Hawkey C J
Division of Gastroenterology, University Hospital, Nottingham, UK.
Eur J Gastroenterol Hepatol. 2000 Jun;12 Suppl 1:S17-20. doi: 10.1097/00042737-200012061-00005.
Although Helicobacter pylori and nonsteroidal anti-inflammatory drugs (NSAIDs) both cause peptic ulcers, they do so by different mechanisms so any interaction is not necessarily harmful. H. pylori has been shown to enhance gastric mucosal prostaglandin synthesis, while NSAIDs suppress it Pragmatically, there is no compelling evidence in favour of H. pylori eradication in all patients who take NSAIDs. As a broad generalisation, in therapeutic studies of NSAID users, those who have no ulcer at trial entry are more prone to ulcer development if they are H. pylori-positive. By contrast, in those who have ulcers at baseline, H. pylori-positive individuals are less likely to develop ulcers, particularly if taking acid-suppressive therapy. Trials of H. pylori eradication therapy tend to replicate this dichotomy. In one study of patients starting NSAIDs for the first time, with no ulcer history and no baseline ulcer, use of bismuth-based eradication therapy was associated with a lower incidence of gastric ulcer at 2 months. Conversely, in a study of patients with endoscopically proven ulcers and/or troublesome dyspepsia, proton pump inhibitor based eradication treatment had no effect on outcome (of acid suppression) over 6 months. H. pylori eradication has been associated with significantly slower healing of gastric ulcers compared with patients who did not undergo eradication. However, the effect of H. pylori eradication on healing of NSAID-associated duodenal ulcers does not appear to be so dramatic, and limited evidence suggests that it may be possible to prevent H. pylori-associated duodenal ulcer by eradicating the infection. An evidence-based approach to treatment would suggest that NSAID users should undergo H. pylori eradication therapy if they have a duodenal ulcer, whether or not they continue NSAIDs. Because COX-2 inhibitors appear not to be ulcerogenic, management of H. pylori in patients taking these drugs can be based upon the same risk assessment as in patients not taking anti-arthritis drugs. H. pylori eradication should not be used universally or in high-risk gastric ulcer patients who require management with acid suppression.

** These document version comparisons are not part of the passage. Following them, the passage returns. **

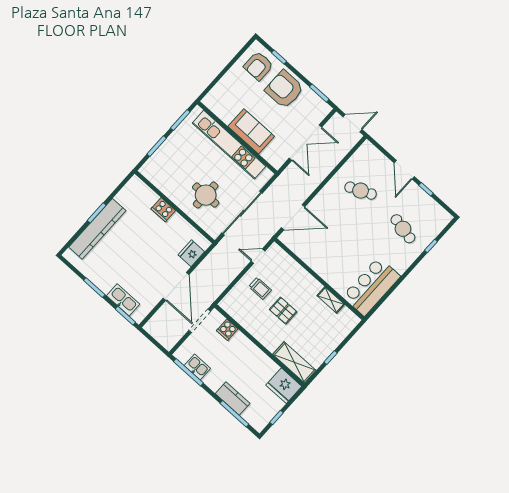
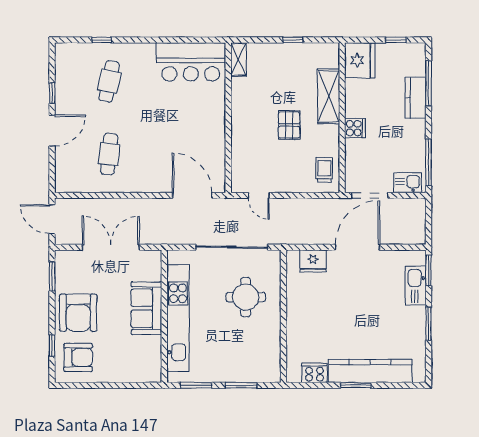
cafe table: (361, 191) -> (109, 154), turned 30
cooker: (163, 210) -> (314, 373), moved, turned -90
trolley: (260, 288) -> (324, 170), moved
shelving: (331, 300) -> (238, 60), moved
cooker: (227, 330) -> (355, 128), moved
shelving: (294, 362) -> (329, 96), moved
kitchen sink: (197, 367) -> (408, 183), moved, turned 90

虽然幽门螺杆菌和非甾体抗炎药(NSAIDs)都会导致消化性溃疡,但它们的致病机制不同,因此任何相互作用不一定有害。幽门螺杆菌已被证明可增强胃黏膜前列腺素的合成,而NSAIDs则会抑制其合成。实际上,对于所有服用NSAIDs的患者,没有令人信服的证据支持根除幽门螺杆菌。一般来说,在NSAIDs使用者的治疗研究中,那些在试验开始时没有溃疡的人,如果感染幽门螺杆菌,则更容易发生溃疡。相比之下,在基线时有溃疡的患者中,幽门螺杆菌阳性个体发生溃疡的可能性较小,特别是在接受抑酸治疗的情况下。幽门螺杆菌根除治疗试验往往会重复这种二分法。在一项针对首次开始服用NSAIDs、无溃疡病史且无基线溃疡的患者的研究中,使用铋剂根除治疗与2个月时胃溃疡发病率较低相关。相反,在一项针对内镜证实有溃疡和/或有严重消化不良的患者的研究中,基于质子泵抑制剂的根除治疗在6个月内对(抑酸)结果没有影响。与未接受根除治疗的患者相比,根除幽门螺杆菌与胃溃疡愈合明显减慢有关。然而,根除幽门螺杆菌对NSAID相关十二指肠溃疡愈合的影响似乎没有那么显著,有限的证据表明,通过根除感染可能预防幽门螺杆菌相关十二指肠溃疡。基于证据的治疗方法表明,如果NSAIDs使用者患有十二指肠溃疡,无论他们是否继续服用NSAIDs,都应接受幽门螺杆菌根除治疗。由于COX-2抑制剂似乎不会引起溃疡,服用这些药物的患者中幽门螺杆菌的管理可以基于与未服用抗关节炎药物的患者相同的风险评估。幽门螺杆菌根除不应普遍使用,也不适用于需要抑酸治疗的高危胃溃疡患者。